Zwei bis drei Sitzungen tätowiert die junge Frau am Tag. Wenn sie abends den Laden schließt, ist für sie aber noch lange nicht Feierabend. Zu Hause bereitet sie Zeichnungen für die darauffolgenden Tage vor. „Es ist wirklich ein 24-Stunden-Job. Alles in meinem Leben dreht sich ums Tätowieren.“ Ständig und überall wird sie auf ihre bunte Haut angesprochen. Neugierige, aber auch abwertende Blicke ist die 36-Jährige gewohnt. „Die einen finden es cool, die anderen fragen mich, wie ich mich nur
so verunstalten konnte. Ich finde, tätowierte Menschen sind die schönsten, oder?“
Die Frage verhallt im Raum, das Surren der Maschine übertönt das Gespräch. Gerade zieht Sabine die Außenlinien, danach schattiert sie, und zuletzt malt sie alles aus. Mittlerweile ist die Haut an Renés Unterarm stark gerötet. Trotzdem verzieht er keine Miene, wenn die Tätowiererin mit der Nadel mehrere Male über die Haut fährt. Mit einem feuchten Papiertaschentuch wischt sie Farbe und Blut von seinem Arm. „Es brennt ein bisschen“, gibt der 50-Jährige zu. „Tätowierungen sind eben schmerzhaft, das gehört dazu“, kommentiert Sabine unbeeindruckt. „
So, Pause!“ Dann zieht sie ihre Einweghandschuhe aus. Zeit für einen Kaffee und für René eine Zigarette.

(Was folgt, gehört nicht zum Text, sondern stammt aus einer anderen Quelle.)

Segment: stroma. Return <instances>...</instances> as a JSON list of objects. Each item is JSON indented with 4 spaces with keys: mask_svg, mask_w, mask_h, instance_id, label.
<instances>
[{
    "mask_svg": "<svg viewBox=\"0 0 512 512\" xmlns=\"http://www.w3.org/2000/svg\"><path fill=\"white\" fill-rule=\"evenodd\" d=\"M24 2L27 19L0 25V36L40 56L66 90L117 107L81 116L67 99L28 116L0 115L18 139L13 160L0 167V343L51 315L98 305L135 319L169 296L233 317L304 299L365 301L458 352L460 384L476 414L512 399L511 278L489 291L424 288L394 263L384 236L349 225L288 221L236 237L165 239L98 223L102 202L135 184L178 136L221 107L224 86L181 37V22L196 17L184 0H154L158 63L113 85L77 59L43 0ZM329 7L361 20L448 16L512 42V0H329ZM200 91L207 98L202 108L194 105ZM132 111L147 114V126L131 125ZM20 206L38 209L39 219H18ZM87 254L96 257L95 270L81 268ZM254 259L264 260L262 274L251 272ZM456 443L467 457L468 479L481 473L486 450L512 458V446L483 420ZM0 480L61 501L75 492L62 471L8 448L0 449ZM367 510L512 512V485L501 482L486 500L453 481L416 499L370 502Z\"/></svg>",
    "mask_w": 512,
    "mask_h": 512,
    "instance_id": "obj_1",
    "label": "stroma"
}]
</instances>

Im November beginnt für die junge Tätowiererin ein neuer Lebensabschnitt: Zehn Jahre nach Eröffnung schließt sie ihren Laden, um in dem Aachener Studio „The Sinner and the Saint“ neu durchzustarten. „Ich möchte wieder ein bisschen freier sein, unterwegs sein, mich von anderen Tätowierern inspirieren lassen. Das wird meiner Kreativität gut tun“, meint sie.

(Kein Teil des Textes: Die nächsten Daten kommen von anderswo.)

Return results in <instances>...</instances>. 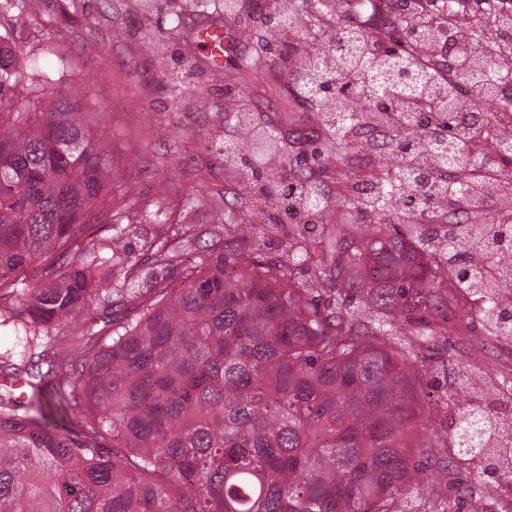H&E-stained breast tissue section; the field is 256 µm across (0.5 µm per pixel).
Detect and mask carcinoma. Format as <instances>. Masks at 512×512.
<instances>
[{
    "instance_id": "1",
    "label": "carcinoma",
    "mask_w": 512,
    "mask_h": 512,
    "mask_svg": "<svg viewBox=\"0 0 512 512\" xmlns=\"http://www.w3.org/2000/svg\"><path fill=\"white\" fill-rule=\"evenodd\" d=\"M259 2L253 18L285 35L335 21L336 0ZM412 2L397 0L391 29L344 27L340 52L299 64L304 97L336 84L316 115L318 155L343 159L353 126L369 124L399 164L367 190L337 186L336 224L312 168H298L283 197L319 227L315 249L297 227L274 262L247 224L212 225L204 246L178 227L148 271L115 224L111 241L76 246L112 218L110 151L0 34V327L17 336L0 353V512H411L422 457L448 446L479 462L477 481L512 479V430L493 402L464 410L451 435L425 428L417 364L448 340L451 313L512 339V224L464 220L475 171L511 165L512 141L486 139L487 113L451 87L512 105L494 80L512 25L450 29ZM464 30L471 62L446 84ZM422 107L440 109L434 126L419 124ZM235 119L251 146L238 176H274L267 161L285 145L250 113ZM366 210L377 223L351 221ZM164 216L133 203L120 219ZM49 256L44 278L10 280ZM135 301L128 321L121 306ZM457 366L459 390H476L480 370Z\"/></svg>"
}]
</instances>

Renés Tattoo-Hund ist mittlerweile fertig. Knapp drei Stunden hat die Prozedur gedauert. Sabine deckt das frisch gestochene Werk mit Frischhaltefolie ab. „Damit nichts in die Wunde kommt“, erklärt sie. Etwa zwei Wochen wird es dauern, bis das bunte Motiv geheilt ist. Dass René mit dem Resultat mehr als zufrieden sein würde, war ihm schon vorher klar. Sabine reinigt ihren Arbeitsplatz, dann macht sie das Licht aus. René war
heute ihr letzter Kunde. Und ein weiterer, der nun ein wenig bunter ist.